Beaming a warp has never been one of my favorite steps in weaving. A lot can go wrong, especially when working alone. I have good intentions of building a warping ‘valet’ or ‘trapeze’ but I didn’t feel like going in to town this weekend to pick up the necessary lumber. However, I realized that I could use weights on the bouts of warp and could expect better results than the crank, yank and cross your fingers method that I have been using.
What to use for weights? I drink water, so I didn’t have any stray milk or juice containers in my recycling bin. I could use rocks, because this part of New England is famous for its rocky soil, and I had dug up plenty of them when preparing the flower garden last month. Rocks need to be washed, weighed and bagged, and that seems like a lot of work. What to use? Back to the fact that I drink water. I have collapsible water bottles in my camping gear. I have a pair of one liter bottles for the seltzer maker. All told, I was able to round up enough bottles to put 2.5 kg. of weight on each of the two bouts of warp.
That has to be the smoothest warp I have ever beamed on. It’s neatly packed with sticks, and for once in my life, I finally have enough sticks to do the job right.
With this loom, taking my time and doing things right feels natural and good. I want to understand each cord and know its purpose. I am determined to have each cord in a set be the same length, so that I can know that they are in balance. With the right tools and the right skills, there is nothing to dread about any step of weaving.
It is worth every careful step, because I am home and I have the loom of my dreams.

- [DATA PROVIDED]:
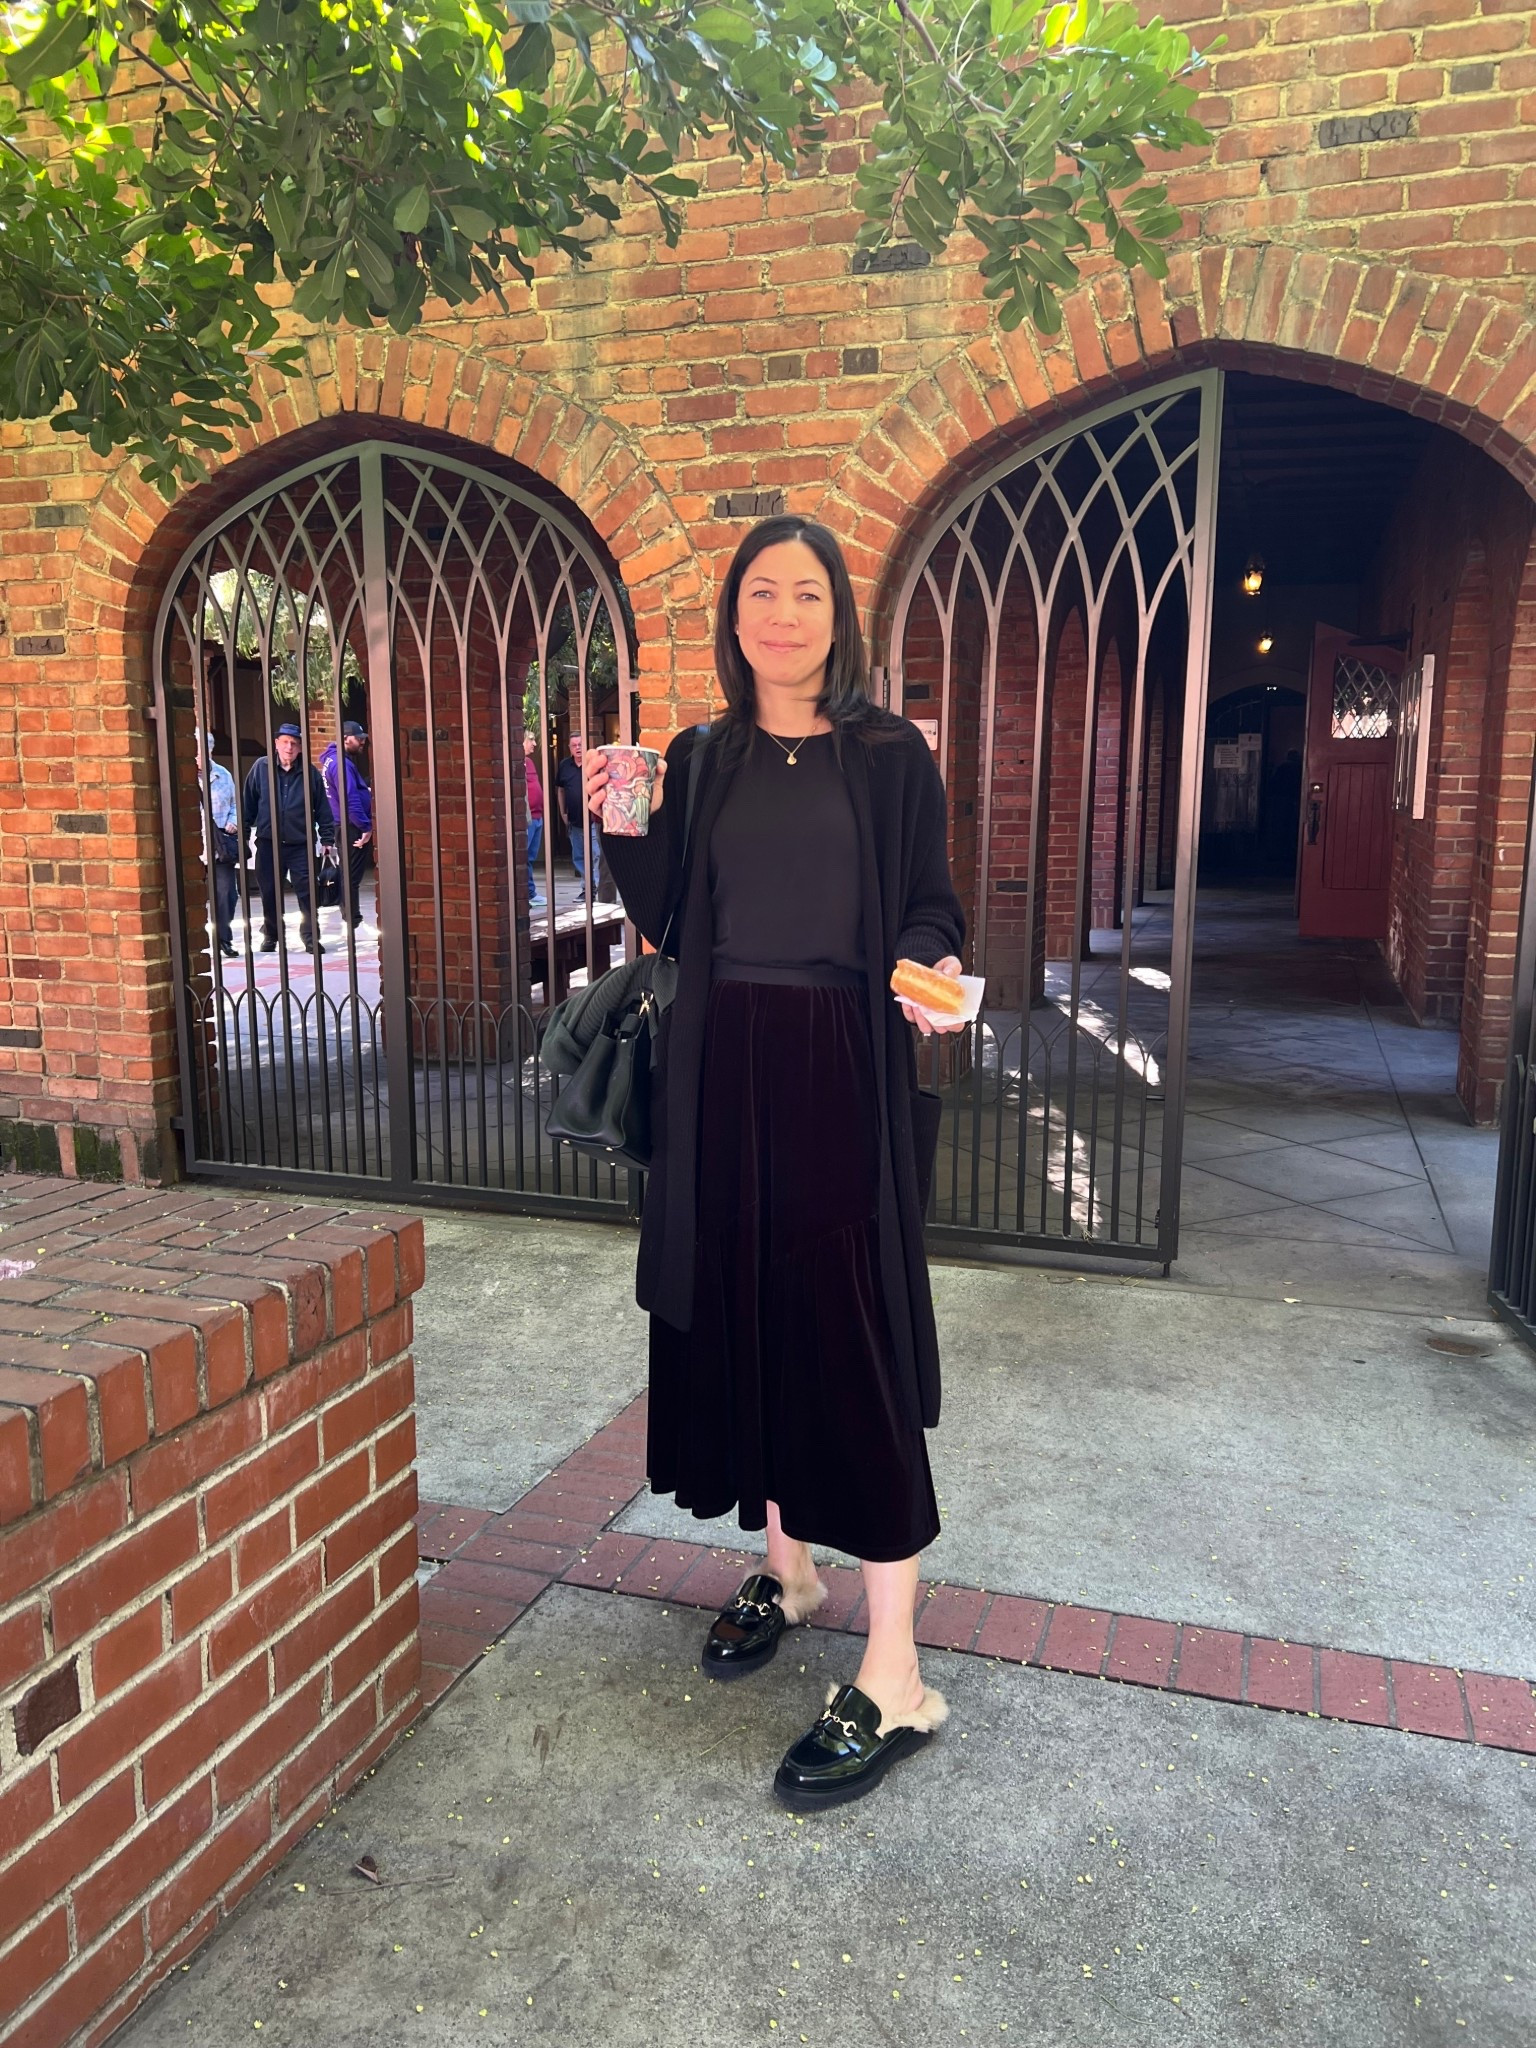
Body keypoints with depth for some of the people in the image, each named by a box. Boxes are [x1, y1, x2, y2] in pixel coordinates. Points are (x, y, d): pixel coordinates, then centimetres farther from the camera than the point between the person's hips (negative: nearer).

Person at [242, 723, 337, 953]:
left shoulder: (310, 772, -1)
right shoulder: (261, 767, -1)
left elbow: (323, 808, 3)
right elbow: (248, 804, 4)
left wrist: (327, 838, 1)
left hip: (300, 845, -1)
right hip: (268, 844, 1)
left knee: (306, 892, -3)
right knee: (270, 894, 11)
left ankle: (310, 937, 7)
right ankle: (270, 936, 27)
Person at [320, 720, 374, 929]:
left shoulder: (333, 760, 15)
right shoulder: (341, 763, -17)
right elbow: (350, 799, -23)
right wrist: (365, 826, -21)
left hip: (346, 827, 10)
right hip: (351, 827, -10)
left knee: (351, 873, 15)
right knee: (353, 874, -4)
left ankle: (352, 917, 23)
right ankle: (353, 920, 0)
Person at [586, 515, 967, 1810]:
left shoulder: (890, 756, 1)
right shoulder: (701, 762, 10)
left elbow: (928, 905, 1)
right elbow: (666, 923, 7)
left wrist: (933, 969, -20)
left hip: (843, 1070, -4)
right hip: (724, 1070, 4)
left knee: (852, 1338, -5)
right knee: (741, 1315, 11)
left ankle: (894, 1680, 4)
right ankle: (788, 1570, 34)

- [EXERCISE]:
Summarize the post on beaming a warp in three sentences.

- [TASK SOLUTION]:
The writer, who has never enjoyed beaming a warp alone, skipped building a warping valet and instead decided to hang weights on the warp bouts. With no spare milk or juice containers and rocks seeming like too much work, the writer gathered collapsible and seltzer-maker water bottles to put 2.5 kg on each of the two bouts. The result was the smoothest warp the writer has ever beamed, packed with enough sticks, and the writer finds that with this loom, equal cord lengths, the right tools and the right skills, no step of weaving is anything to dread.